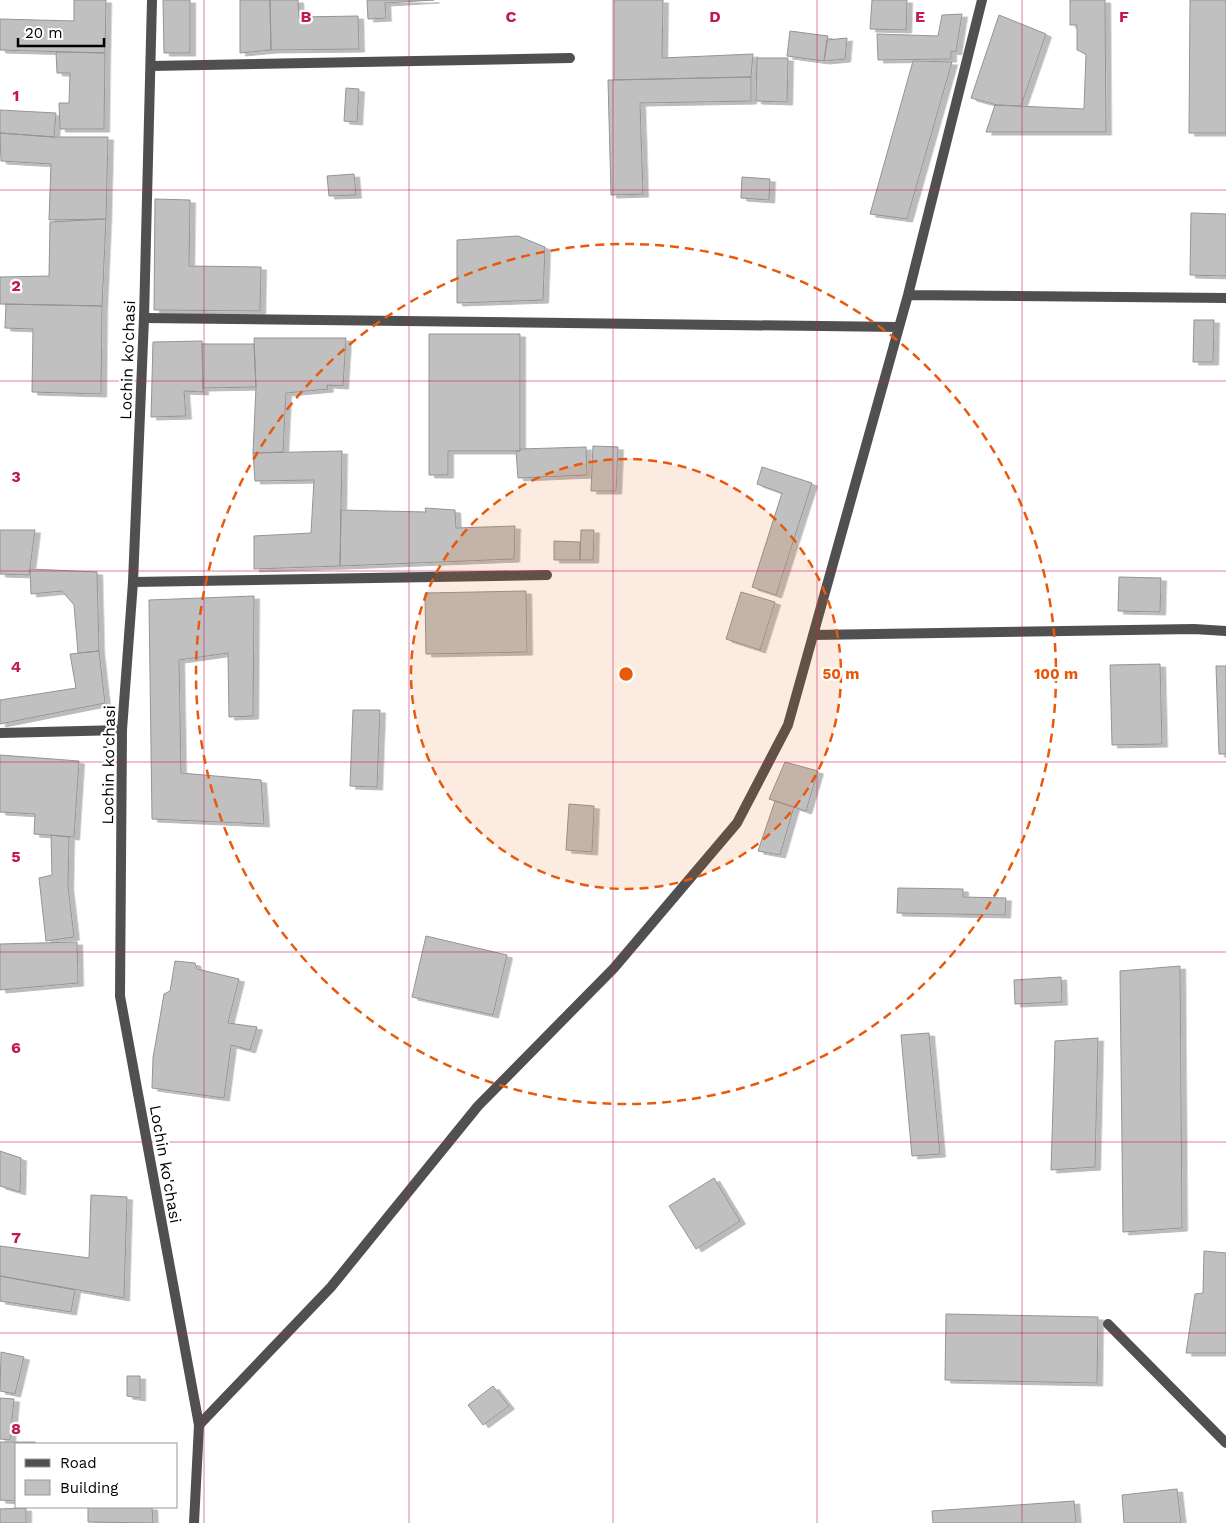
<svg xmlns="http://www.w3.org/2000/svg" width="1226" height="1523" font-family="'Work Sans',sans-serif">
  <defs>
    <filter id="shadow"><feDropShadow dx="5.5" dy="3" stdDeviation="0" flood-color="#0004"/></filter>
  </defs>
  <rect width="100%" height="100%" fill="#fff"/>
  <path fill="#c0c0c0" stroke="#949494" filter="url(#shadow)" d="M74 0H106L105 53 0 50V19L74 21Z
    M163 0H190V53H164Z
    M240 0H270L271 50 240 53Z
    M270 0H298L299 17 358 16 359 49 271 50Z
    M367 0H434L385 3 386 18 368 19Z
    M614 0H663L662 58 753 54 751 77 614 80Z
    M872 0H907L906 30 870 29Z
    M1070 0H1105L1106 132H986L995 105 1084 109 1086 54 1077 50V25H1070Z
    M1190 0H1226V133H1189Z
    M962 14 956 52 951 51V59L878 60 877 34 938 36 942 15Z
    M999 15 1046 34 1021 106 997 105 971 98Z
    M790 31 828 36 824 61 787 56Z
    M847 38 845 59 824 61 827 40Z
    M56 52 105 53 104 129H60L59 103H69L70 73H57Z
    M757 58H788L787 102 756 101Z
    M913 61 952 62 907 219 870 214Z
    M751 77V101L640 103 643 194 611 195 608 80Z
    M346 88 359 89 357 122 344 121Z
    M0 110 56 113 54 137 0 133Z
    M0 133 54 137H108L106 219 49 220 51 164 1 161Z
    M354 174 356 195 329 196 327 176Z
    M742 177 770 179 769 200 741 198Z
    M155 199 190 200 189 266 261 267 260 311 154 310Z
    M1191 213 1226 214V276L1190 275Z
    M106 219 102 306 0 304V277L49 276 50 222Z
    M518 236 545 247 543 300 457 303V240Z
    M6 304 102 306 101 394 32 392 33 329 5 328Z
    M1194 320H1214L1213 362H1193Z
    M429 334H520V451H448V475H429Z
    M254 338H346L343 386 327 385 328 389 286 393 283 452 253 453 256 387Z
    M202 341 203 392 184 391 186 416 151 417 153 342Z
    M202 344H254L256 387 203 388Z
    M593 446 618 447 616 491H591Z
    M586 447 587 475 518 478 516 451H520V449Z
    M342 451 340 566 254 569V536L311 533 314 480 255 481 253 453Z
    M762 467 812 483 776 595 752 587 782 493 757 484Z
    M425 508 455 510 456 528 515 526 514 559 340 566 341 510 426 512Z
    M0 530H35L29 575 0 574Z
    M581 530H594L593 560H580Z
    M554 541 580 542V560H554Z
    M30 569 97 572 99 651 78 653 74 605 62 591 31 594Z
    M1119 577 1161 578 1160 612 1118 611Z
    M526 591 527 652 426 654 425 593Z
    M741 592 775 602 760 650 726 639Z
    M254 596 253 716 229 717 228 653 179 660 181 773 261 780 264 824 152 819 149 600Z
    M99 651 105 703 0 724V700L76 688 70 654Z
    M1160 664 1162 744 1112 745 1110 665Z
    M1216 666H1226V754H1219Z
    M353 710H380L377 787 350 786Z
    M0 755 79 761 74 837 34 834 35 814 0 812Z
    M785 762 818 771 806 811 769 799Z
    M775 801 794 807 780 855 758 851Z
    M569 804 594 806 592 852 566 850Z
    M51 835 69 837 68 886 74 937 46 941 39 878 52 875Z
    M898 888 963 889V897L1006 898 1005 915 897 913Z
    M426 936 507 955 493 1015 412 997Z
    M77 942 78 983 0 990V944Z
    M175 961 195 963 197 969 239 979 228 1023 257 1027 250 1050 231 1045 224 1098 152 1088 153 1058 164 994 170 991Z
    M1180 966 1182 1228 1123 1232 1120 971Z
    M1061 977 1062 1002 1015 1004 1014 980Z
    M929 1033 940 1154 912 1156 901 1035Z
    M1098 1038 1095 1167 1051 1170 1055 1041Z
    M0 1151 21 1158 20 1192 0 1186Z
    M714 1178 740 1221 696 1249 669 1206Z
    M91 1195 127 1197 124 1298 0 1276V1246L89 1258Z
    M1204 1251 1226 1253V1353H1186L1195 1294 1203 1293Z
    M0 1276 75 1290 71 1312 0 1301Z
    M946 1314 1098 1317 1097 1383 945 1380Z
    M1 1352 24 1357 15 1394 0 1391Z
    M127 1376H140V1398L127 1396Z
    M493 1386 509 1406 483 1425 468 1405Z
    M0 1398 14 1399 10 1440 0 1439Z
    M0 1442H35V1444H16V1501L0 1500Z
    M1177 1489 1181 1523H1124L1122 1495Z
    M1074 1501 1076 1523H933L932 1511Z
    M88 1507H152L153 1523 88 1522Z
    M26 1508V1523H0V1509Z"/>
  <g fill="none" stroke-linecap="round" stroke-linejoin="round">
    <path stroke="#505050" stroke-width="10" d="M1108 1324 1226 1443"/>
    <path stroke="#505050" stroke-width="10" d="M151 66 570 58
      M908 295 1226 298
      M144 318 899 327
      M133 582 547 575
      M813 635 1194 629 1226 631
      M0 733 122 730
      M199 1425 331 1287 478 1106 614 968 737 823 788 725 908 295 982 0"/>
    <path stroke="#505050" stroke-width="10" d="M152 0 144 318 133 582 122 730 120 996 199 1425 194 1523"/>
  </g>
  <path fill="none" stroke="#c2185b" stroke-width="1" stroke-opacity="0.55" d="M204 0V1523M409 0V1523M613 0V1523M817 0V1523M1022 0V1523M0 190H1226M0 381H1226M0 571H1226M0 762H1226M0 952H1226M0 1142H1226M0 1333H1226"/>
  <circle cx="626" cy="674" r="215" fill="#e8590c" fill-opacity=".12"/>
  <g fill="none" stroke="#e8590c" stroke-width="2.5" stroke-dasharray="9 6">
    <circle cx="626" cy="674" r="215"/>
    <circle cx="626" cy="674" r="430"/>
  </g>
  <g text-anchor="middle" stroke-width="4.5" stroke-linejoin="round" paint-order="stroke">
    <g font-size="16" fill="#000" stroke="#fff">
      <text transform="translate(127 360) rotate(-88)" y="6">Lochin ko'chasi</text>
      <text transform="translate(108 765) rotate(-89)" y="6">Lochin ko'chasi</text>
      <text transform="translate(166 1164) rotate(80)" y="6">Lochin ko'chasi</text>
    </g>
  </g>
  <g font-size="16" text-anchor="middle" font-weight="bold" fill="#c2185b" stroke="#fff" stroke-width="4.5" stroke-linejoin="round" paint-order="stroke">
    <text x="306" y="22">B</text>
    <text x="511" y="22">C</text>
    <text x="715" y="22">D</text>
    <text x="920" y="22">E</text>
    <text x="1124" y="22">F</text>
    <text x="16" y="101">1</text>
    <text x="16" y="291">2</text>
    <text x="16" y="482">3</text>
    <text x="16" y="672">4</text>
    <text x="16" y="862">5</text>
    <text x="16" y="1053">6</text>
    <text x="16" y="1243">7</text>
    <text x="16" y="1434">8</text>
  </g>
  <circle cx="626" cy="674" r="8" fill="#e8590c" stroke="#fff" stroke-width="2.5"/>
  <g font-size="15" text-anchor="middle" font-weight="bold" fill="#e8590c" stroke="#fff" stroke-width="4.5" stroke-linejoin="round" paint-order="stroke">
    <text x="841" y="679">50 m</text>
    <text x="1056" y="679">100 m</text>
  </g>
  <rect x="15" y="1443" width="162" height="65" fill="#ffffff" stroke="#999999"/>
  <rect x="25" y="1459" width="25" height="8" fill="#505050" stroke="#999999"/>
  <text x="60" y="1468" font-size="15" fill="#000000">Road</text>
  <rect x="25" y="1480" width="25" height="15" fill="#c0c0c0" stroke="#999999"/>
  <text x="60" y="1493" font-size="15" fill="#000000">Building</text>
  <path d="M18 38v8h86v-8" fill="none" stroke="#000000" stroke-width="2.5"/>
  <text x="25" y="38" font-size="15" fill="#000000" stroke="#ffffff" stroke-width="4" paint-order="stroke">20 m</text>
</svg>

════════

EXERCISE
Look above for the line with "M1074 1501 1076 1523H933L932 1511Z"; retype exactly that line, every line after it up to the line with "M0 733 122 730", and that line too, nothing else.

WRITTEN REPLY
    M1074 1501 1076 1523H933L932 1511Z
    M88 1507H152L153 1523 88 1522Z
    M26 1508V1523H0V1509Z"/>
  <g fill="none" stroke-linecap="round" stroke-linejoin="round">
    <path stroke="#505050" stroke-width="10" d="M1108 1324 1226 1443"/>
    <path stroke="#505050" stroke-width="10" d="M151 66 570 58
      M908 295 1226 298
      M144 318 899 327
      M133 582 547 575
      M813 635 1194 629 1226 631
      M0 733 122 730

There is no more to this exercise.